Tim Blake Nelson as the title character in 'The Ballad of Buster Scruggs'.
Image: Supplied

Originally conceived as a six-part series for Netflix, the Coen Brothers' latest venture into Western territory arrives on the streaming service as an anthology film made up of six, uniquely Coenesque fables of dark humour, bleak fate and the inevitable cruel trickery of death.

Because these are the Coens - everyone they know is in this film from long-time collaborators such as Tim Blake Nelson to Hollywood veterans like Liam Neeson, cult favourite Tom Waits and up-and-comers like James Franco and Zoe Kazan.

As always the Coens also demonstrate their unique ability for secondary casting with a slew of distinctive faces and character actors filling out the rest of the cast.

Over two and a bit hours the film offers a mixed but never less than intriguing and increasingly bitter vision of the American frontier as a sometimes ramshackle, ultimately ruthless space for the execution of capitalist self-invention that lies at the heart of the nation's foundational myth - be anything, do anything, damn what anyone may think.

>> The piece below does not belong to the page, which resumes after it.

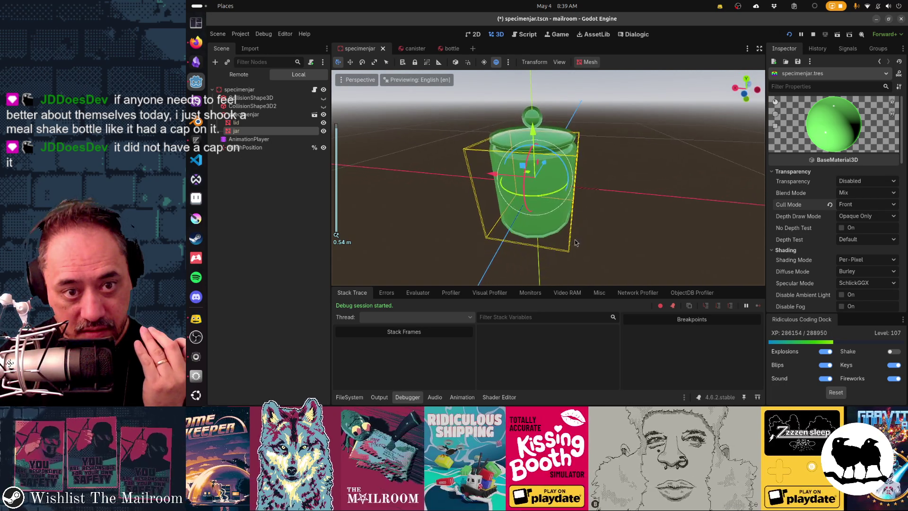
{"action": "left_click_drag", "start_coordinate": [594, 241], "coordinate": [586, 242]}
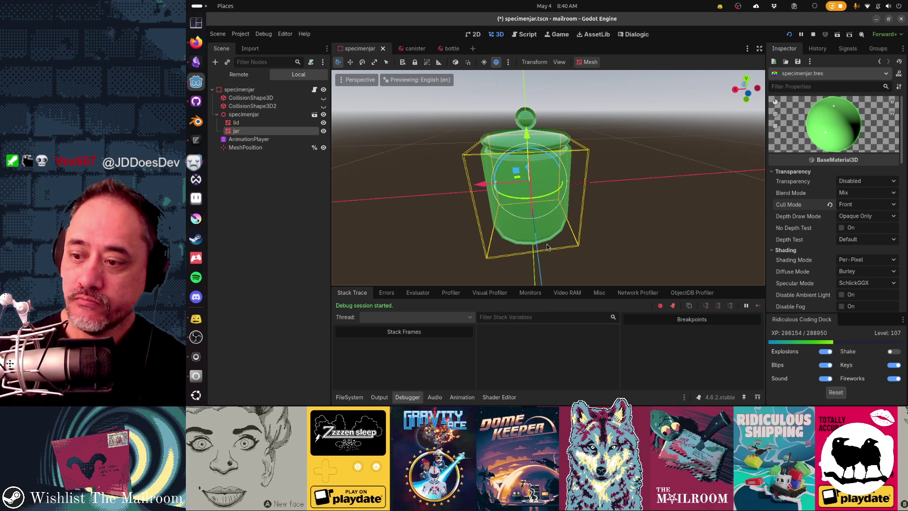
Close the paused mailroom (DEBUG) game window and cycle windows toward GitHub Desktop
{"action": "key", "text": "alt+Tab"}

As always with the Coens, there are plenty of cinematic winks and references for film buffs and pop historians to be enjoyed, beginning with an opening landscape shot of Monument Valley that evokes legendary master of the Western John Ford.

Into this classic shot the brothers insert Tim Blake Nelson as the titular Buster Scruggs - a seemingly perky singing cowboy in the vein of Will Rogers but with a morally murky twist that makes him a distinctly Coen Brothers creation.

WATCH | The trailer for The Ballad of Buster Scruggs

Buster's opening story sets the tone for a series of tales that are held together by one overarching theme - life is short, brutal and nasty and death is its great equaliser.

This is a message that's delivered with increasing seriousness as the film progresses - from James Franco's Clint Eastwood-style hapless bank robber; to Harry Melling's limbless Ozymandias-performing actor whose livelihood is threatened by a counting chicken; to Tom Waits's gold prospector channelling the spirit of Western character actor par excellence Walter Huston; to Zoe Kazan's naÏve bride-to-be trapped in a battle with Comanche on the Oregon trail and finally the Gothic Stagecoach double team of Englishman Jojo O'Neill and Irishman Brendan Gleeson in the film's satisfyingly downbeat final segment, which pays tribute to Washington Irving's Sleepy Hollow.

The six segments manage to hang together in look and feel if not always in tone and telling

With music as always by Carter Burwell and distinctive cinematography by Bruno Delbonnel, the six segments manage to hang together in look and feel if not always in tone and telling.

There are things that don't gel but overall there are far too many deliciously delightful and distinctive touches in each of the stories to remind us of why the brothers have remained a unique voice in American cinema for just over three decades, earning their own adjective and the same space for future emulation and acknowledgement that they have given to their own cinematic heroes here.

The Ballad of Buster Scruggs may not be their most perfectly realised film but it's certainly one that still manages to stand head and shoulders above most of the films you'll see this year and that, "pardner, is summin' to celebrate".

• 'The Ballad of Buster Scruggs' is on Netflix.